按照Smirnoff的方法［8］略作改動(dòng)，在試管中依次加入6mmol/L的硫酸亞鐵1 mL，6 mmol/L的水楊酸-乙醇溶液1 mL，分別加入1 mL供試液，混勻后后加入0．1%的H2O2溶液1 mL，以蒸餾水補(bǔ)足至總體積5 mL。其中對(duì)照管以1 mL含1%DMSO的無水乙醇代替樣液，樣底管以乙醇代替水楊酸溶液，搖勻后37℃水浴0．5 h，離心，510 nm處測(cè)定吸光值。清除率計(jì)算公式如下:

清除率(%)=［1-(A1-A2)/A0］ ×100%

式中，A1為供試液的吸光度平均值;A2為樣底管吸光度平均值;A0為對(duì)照管吸光度平均值。

1．2．3．3 超氧陰離子清除能力測(cè)定［9］

取0．05 mol/L的 PBS緩沖溶液(pH=8．0)2.25 mL，分別加入0．5 mL供試液和25 mmol/L的鄰苯三酚溶液0．2 mL，混勻后于25℃水浴中反應(yīng)5 min，加入 0．5 mL 80 mmol/L 的 HCI終止反應(yīng)，于420 nm處測(cè)定吸光度A1，空白對(duì)照以同體積的1%DMSO的無水乙醇代替樣品;為排除供試液顏色干擾，樣底管用同體積的無水乙醇代替鄰苯三酚溶液。
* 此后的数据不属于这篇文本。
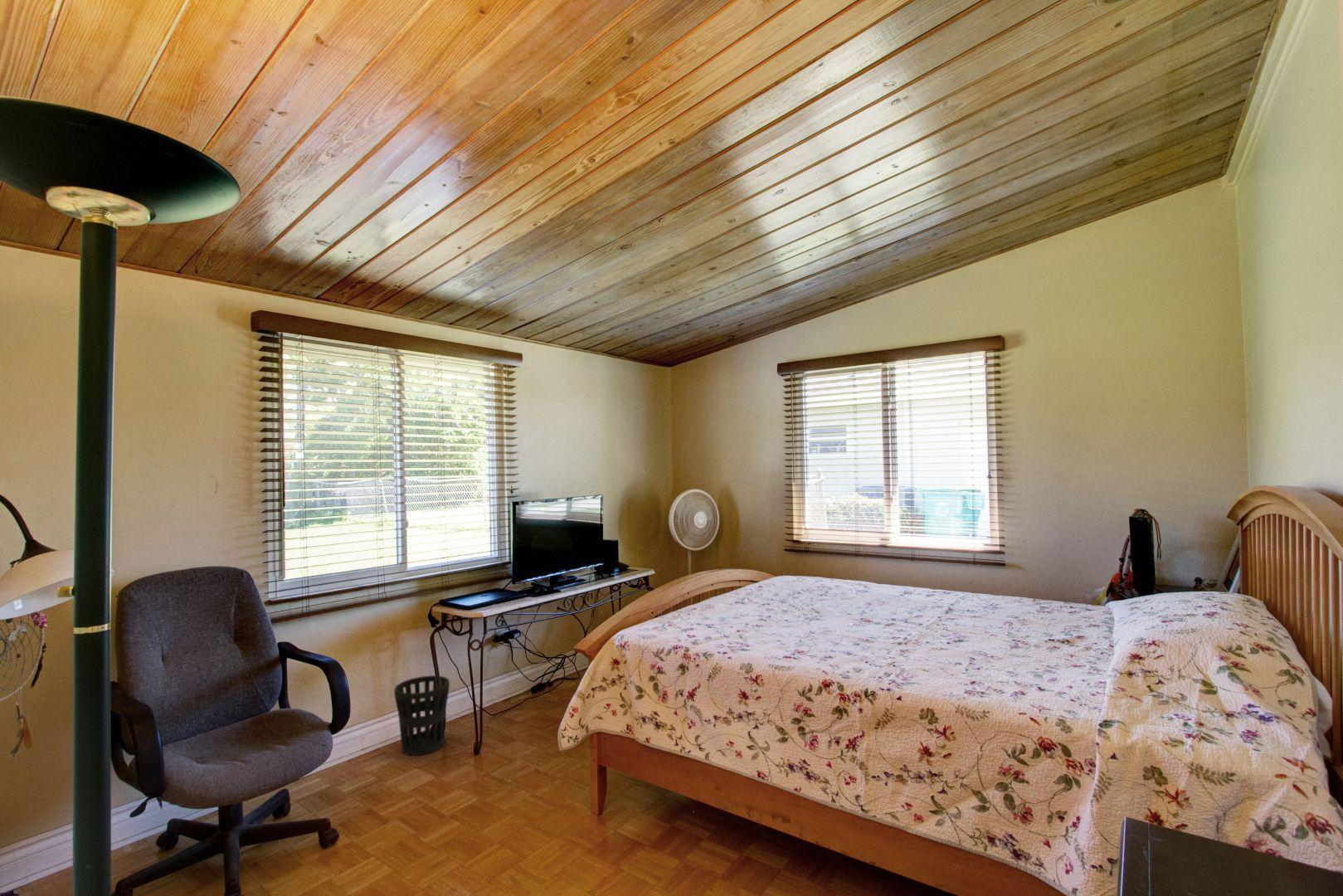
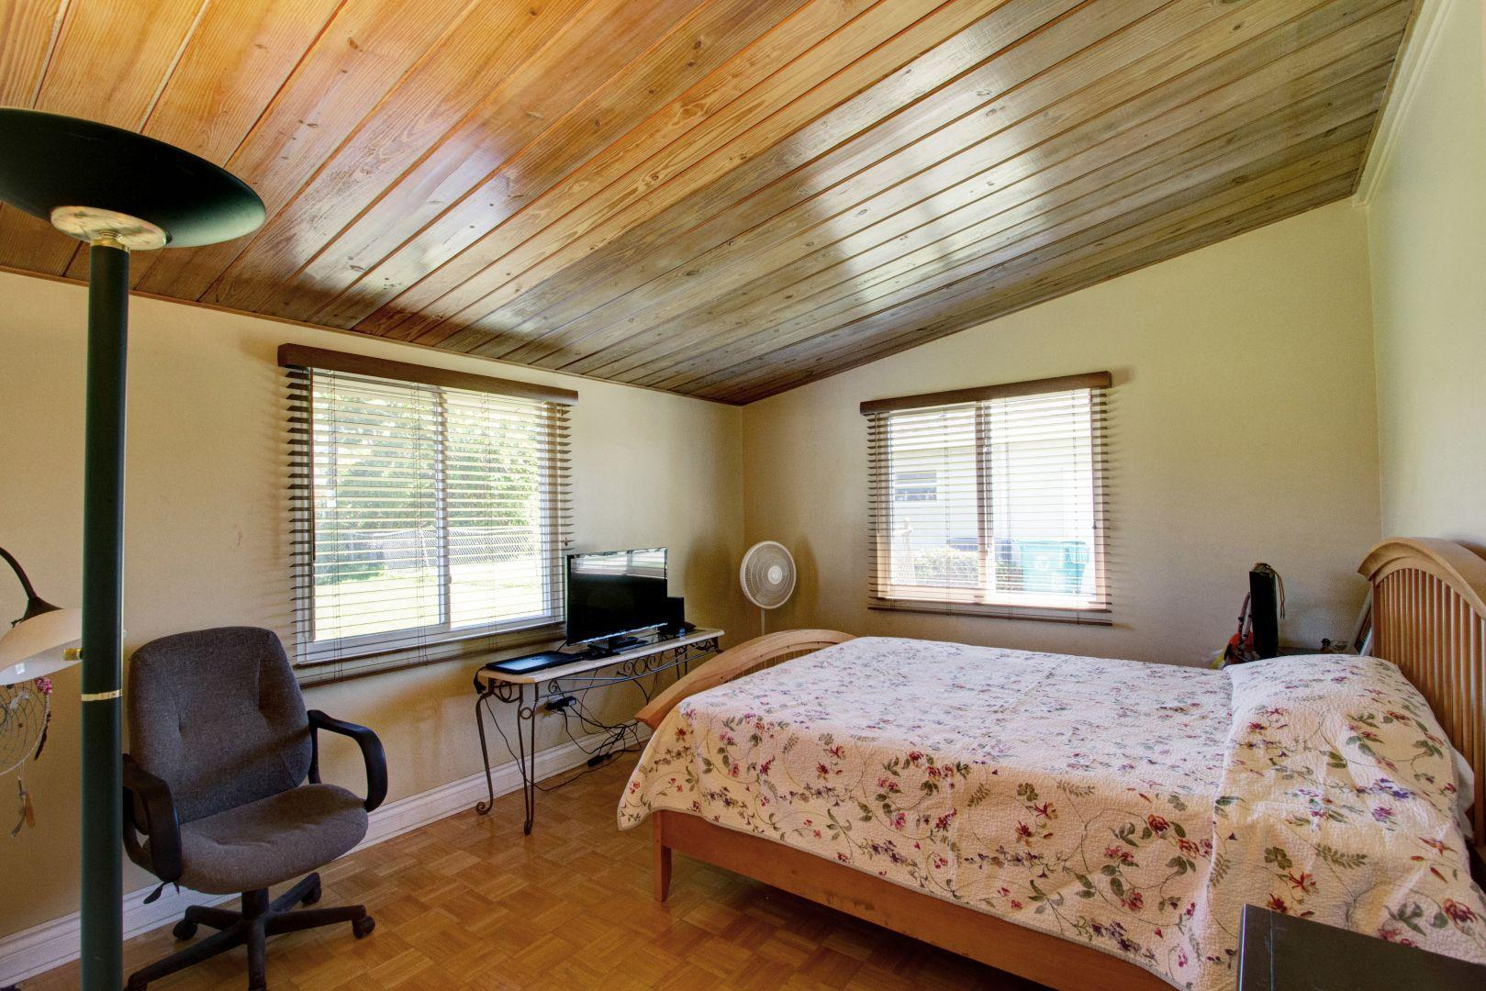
- wastebasket [393,674,450,757]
清除率(%)=［1-(A1-A2)/A0］×100%

式中:A1為供試液的吸光度平均值;A2為樣底管的吸光度平均值;A0為空白對(duì)照管的吸光度平均值。

1．2．3．4 總抗氧化能力(T-AOC)測(cè)定

不同極性部位總抗氧化能力的測(cè)定使用總抗氧化能力(T-AOC)測(cè)試盒進(jìn)行，方法按照說明書操作。

1．2．4 藏紅花花瓣活性部位對(duì)脂質(zhì)過氧化的抑制作用

取上述試驗(yàn)中對(duì)自由基清除效果最強(qiáng)的部位為研究對(duì)象，配置成 0．1、0．25、0．5、1、5、10 mg/mL 的溶液作為供試液備用。

1．2．4．1 藏紅花花瓣提取物活性部位對(duì)紅細(xì)胞自發(fā)性氧化溶血的抑制作用［10］

小鼠眼眶取血，制成抗凝血，4℃，4000 rpm離心5 min，去除上層溶液，紅細(xì)胞用預(yù)冷的生理鹽水洗滌3次制成0．5%的紅細(xì)胞懸液備用。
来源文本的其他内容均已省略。